A fighter allied with the Federal Government of Somalia in Bur Gabo, Southern Somalia, on December 14, 2011.

Story highlights

Kenyan forces have entered Somalia with the aim of taking on Al Shabaab

The aim is to liberate locals from the rule of Al Shabaab, an Islamic militant group

While Kenyan forces have the firepower, Al Shabaab know the terrain

Commanders say they hope to strike across the line "within a week"

Bur Gabo, Somalia CNN  — 

We had tried for weeks to get access to Kenya’s incursion into lawless Somalia. The go finally came from the Kenyan military in a text message late one Saturday night. We’re told to be at the Nairobi’s military airbase before dawn.

“Bring our own flak jackets,” we were told.

In October, the Kenya defense forces surprised many by sweeping into Somalia to take on Al Shabaab, an Islamic militant group bent on overthrowing the weak transitional government.

At first, the “spin” by generals and politicians was that it was a swift reaction to punish Al Shabaab for its suspected involvement in a series of kidnappings.

But peering through the window of a rattling Mi-8 transport chopper, it is clear that what soldiers and security analysts have been telling us is true. The combat base on the Kenyan side of the border is well established – an area of cleared ground dotted with orderly rows of tents and military hardware – including artillery pieces. It’s obvious the soldiers here have have been preparing for some time.

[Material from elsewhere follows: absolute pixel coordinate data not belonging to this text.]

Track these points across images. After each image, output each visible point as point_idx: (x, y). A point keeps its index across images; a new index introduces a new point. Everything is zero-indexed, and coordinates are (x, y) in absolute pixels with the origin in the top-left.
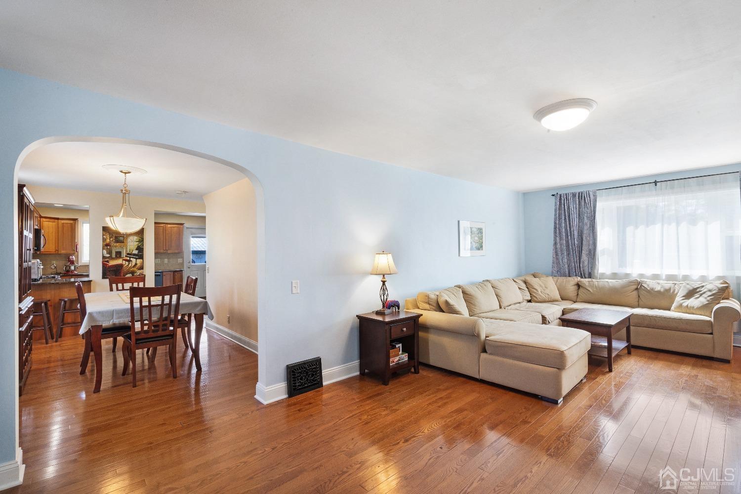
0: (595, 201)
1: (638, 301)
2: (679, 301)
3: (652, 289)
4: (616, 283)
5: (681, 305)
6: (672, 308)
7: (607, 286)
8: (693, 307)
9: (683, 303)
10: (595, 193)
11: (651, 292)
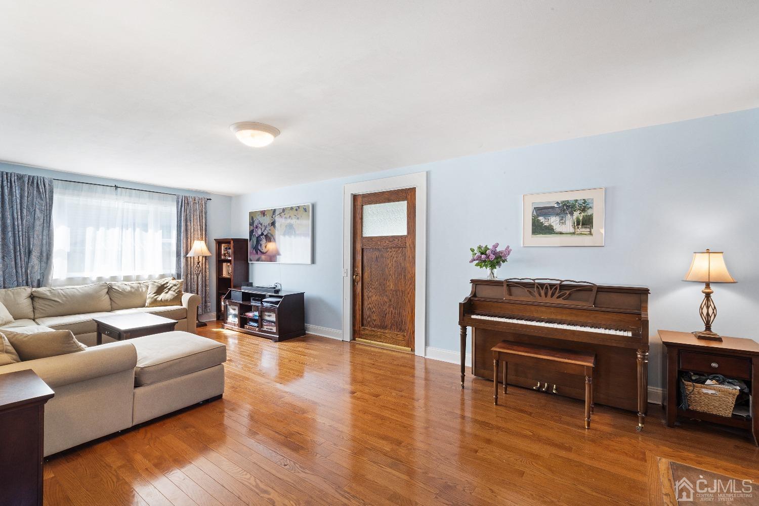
0: (52, 192)
1: (111, 304)
2: (153, 297)
3: (124, 290)
4: (85, 288)
5: (156, 300)
6: (146, 305)
7: (77, 293)
8: (167, 300)
9: (157, 298)
10: (51, 182)
11: (122, 294)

This is no rescue posse thrown together. Kenya aims to obliterate Al Shabaab.

“The reason for this campaign is to liberate the locals here from the rule of the Al Shabaab,” Major Seif Said Rashid tells me, several magazines of ammo in his front pockets. “My troops are committed and they are out ready to sacrifice so that they are able to achieve the objective that has brought us here.”

The major says his biggest military challenge is that Al Shabaab’s weakness is its strength. Militarily they couldn’t match Kenya’s firepower. But their small and mobile forces know the territory and terror.

“The war here is a blend of both conventional and asymmetrical,” he says, “and that poses some peculiar challenges.”

Not that the thrust of this front is being spearheaded by truly conventional forces. We are traveling with the 20th Parachute battalion – an elite and sometimes-controversial group – within the Kenyan army.

With them are Somali militia and forces of the transitional government. Their uniforms are a bit more tatty – but their firepower no less impressive.

We drive into Somalia in Hummers and Armored Personnel Carriers-no passport control necessary. A maxim in Somalia, though, is that armies come and go. Skill and training often has little to do with it.

The American military came and went in the 1990s (remember the film “Black Hawk Down”), U.N. peacekeeping forces made a hasty exit, Ethiopian ground forces took the capital and then left it, and Ugandan and Burundian soldiers have been fighting tooth and nail for Mogadishu for years.

The Kenyan and Somali commanders on the front are very aware of their predicament. Winning the hearts and minds of the population will be a crucial step.

But at the southern front line near Bur Gabo, a village perched right on the Indian Ocean, the elders say that it’s gotten worse since the war came to their village. The charcoal trade has been suspended and fishing is discouraged by the military. There is little to put food on the table, they say.

It would seem that speed is important, and Somali commanders say they hope to strike across the line “within a week.”

At the very front of the front line, a Kenyan paratrooper sits atop a Somali Technical (an SUV with a anti-aircraft gun bolted to the back). He peers across the river that marks the border between their territory and Al-Shabaab’s. The soldiers say they are ready to go.